No Reform From Above
Why did so many self-identified progressive council members embrace sending more heavily armed police into vulnerable communities? For some, it was the mistaken idea that crime was somehow spiking after de Blasio took office.
“Mayor de Blasio and the commissioner have talked about a reduction in citywide crime, but for many colleagues and I, crime has increased in our districts and we have hot pockets of crime around gangs and guns and drugs,” said Vanessa Gibson, a Bronx city council member who chaired the Public Safety Committee.
Gibson was speaking in April 2014, just a few months into de Blasio’s first term. Her demand was simple: the NYPD, already with a uniformed force of about 35,000 — by far the nation’s largest — should hire one thousand more police officers. Her concerns over crime spikes would prove unfounded: New York City would experience a record low number of murders in 2014, with the murder and overall crime rate remaining exceedingly low in subsequent years.
Melissa Mark-Viverito, the city council speaker at the time, prioritized the demand, and it was backed up by the overwhelmingly Democratic body, from the progressives to the moderates to the few Republicans who always cried out for bigger police budgets.
It wasn’t just crime control on the council members’ minds. Some lawmakers saw adding police as a way to cut down on the department’s growing overtime budget.
Others believed adding police could send more officers on foot into communities to establish relationships with residents — a model of “community policing” that had been tried in New York before and taken on vague forms in other municipalities, with varying success.
De Blasio and Bratton actually shot down the request for more cops — initially, at least. The mayor argued it would cost too much money. Bratton agreed, until the idea of swelling his paramilitary grew too alluring. By September 2014, he was boxing de Blasio in by embracing the addition of one thousand police officers.
In 2015, the City Council returned, newly emboldened, to force de Blasio’s hand and hire a thousand more police officers. This time, de Blasio was feeling more pressure to placate police unions, who had been furiously opposed to him ever since he dared to express sorrow for Eric Garner’s death and acknowledge the reality of racially biased policing. After the assassination of two officers, Rafael Ramos and Wenjian Liu, at the end of 2014, police turned their backs en masse on de Blasio at both officers’ funerals.
“In order for NYPD to continue to keep New Yorkers safe while also implementing new reforms and initiatives we need to increase the overall headcount of the department,” Mark-Viverito, the council speaker, said in April 2015.
This time, de Blasio caved. Eager to please both the council members and his restive police department, he agreed to the addition of just under 1,300 new police officers, beyond even what the Council asked for.
De Blasio argued the new officers could be used for a community policing initiative, with designated neighborhood officers to walk the beat and interact with residents. For black and brown New Yorkers who have been harassed by police under both Bloomberg and de Blasio, a bigger department brought little comfort.
The agreement came in the new city budget, adopted that June.

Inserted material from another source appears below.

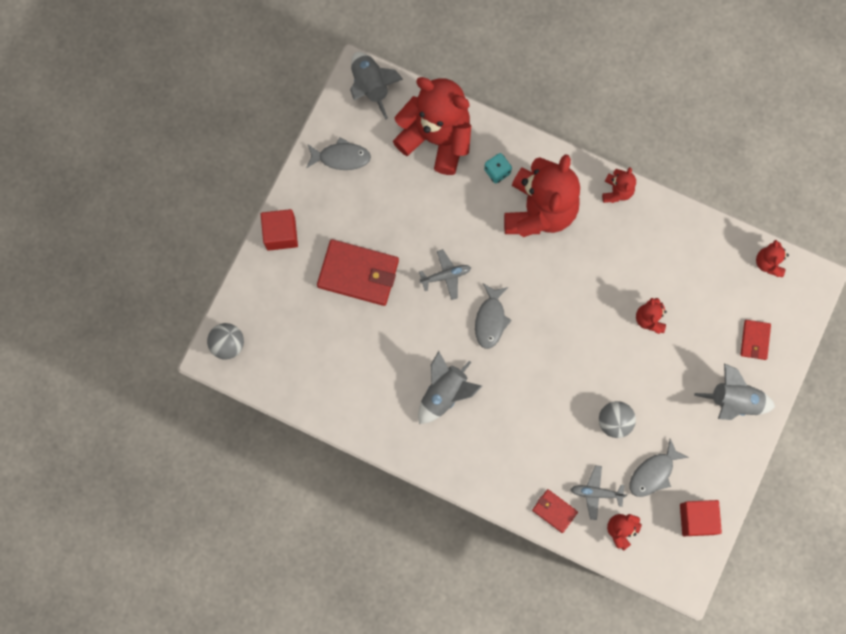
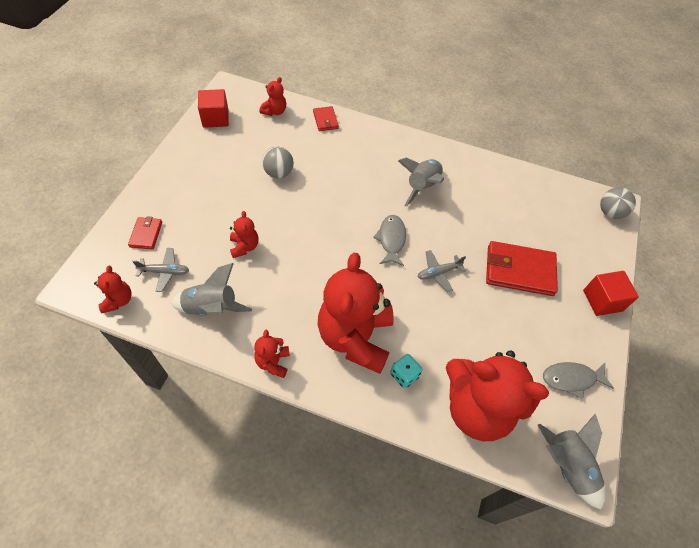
camera: 170 degrees right, 20 degrees down
(554, 511) = (325, 120): red wallet -> red wallet turned 45 degrees clockwise
(596, 493) = (293, 130): grey plane -> grey plane (165, 272)
(653, 473) = (247, 143): grey fish -> none
(733, 401) = (174, 190): grey rocket -> grey rocket (212, 308)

Out of the fifty-one council members, just a single lawmaker, Inez Barron of Brooklyn, voted against the budget, calling the decision to add more police a “fatal flaw.”
Among those who supported the budget were leading progressives like Williams and Brad Lander, now a top candidate for city comptroller and an outspoken supporter of Black Lives Matter, and Corey Johnson, who is the current council speaker and a leading candidate for mayor next year. Johnson has never quite given up his love affair with increasing the NYPD’s headcount: in 2018, he said he would try to hire even more police to bolster de Blasio’s community policing initiative.

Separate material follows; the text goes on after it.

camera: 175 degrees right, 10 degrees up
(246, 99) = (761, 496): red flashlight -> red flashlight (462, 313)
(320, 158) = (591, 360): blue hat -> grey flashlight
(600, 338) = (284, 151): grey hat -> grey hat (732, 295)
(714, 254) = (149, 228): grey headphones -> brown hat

It’s a reminder that Johnson, who is vying for the support of leftist organizations by rejecting real estate money, is not the mayoral candidate to radically restructure the NYPD. But who is? His rival, Brooklyn borough president Eric Adams, is a former police captain who has not supported calls to reduce the NYPD’s budget. Another top candidate, city comptroller Scott Stringer, has never publicly committed to slashing police headcount either.
Likely, change will have to come from below, with mass protests pushing city council members to act, either pressuring de Blasio or his successor to do far more. Johnson is now backing a bill to criminalize the type of chokehold maneuver that killed Eric Garner; de Blasio is opposed to the legislation.

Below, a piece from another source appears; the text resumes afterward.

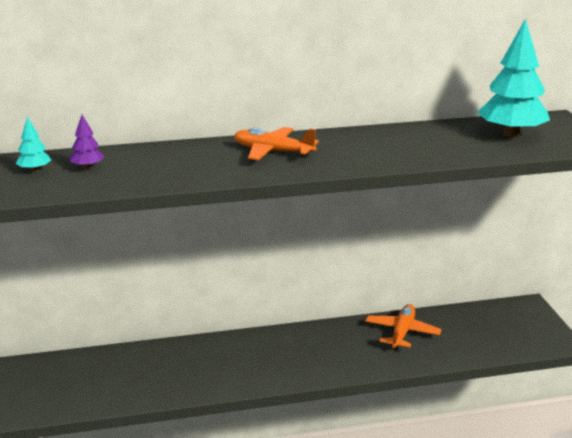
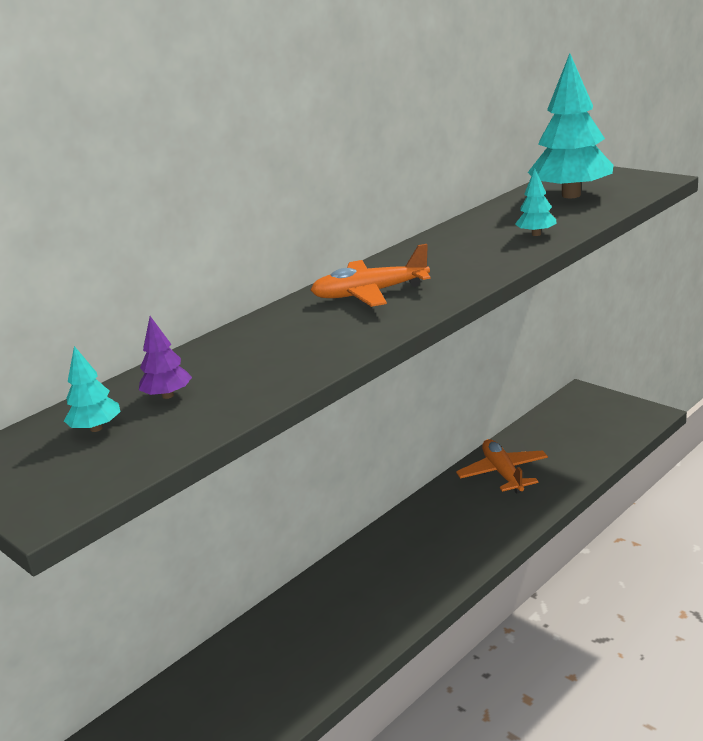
camera: 30 degrees left, 0 degrees up
(434, 152) = (536, 234): none -> turquoise tree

It will be up to the next generation of city council members — term limits arrive next year — to learn from the sins of their predecessors. Long-lasting reform won’t come with body cameras or another round of retraining. It certainly won’t come from adding police. Demilitarizing the NYPD, shrinking headcount, and increasing the number of social workers and mental health professionals will help begin to turn the tide against police brutality. Nothing else will.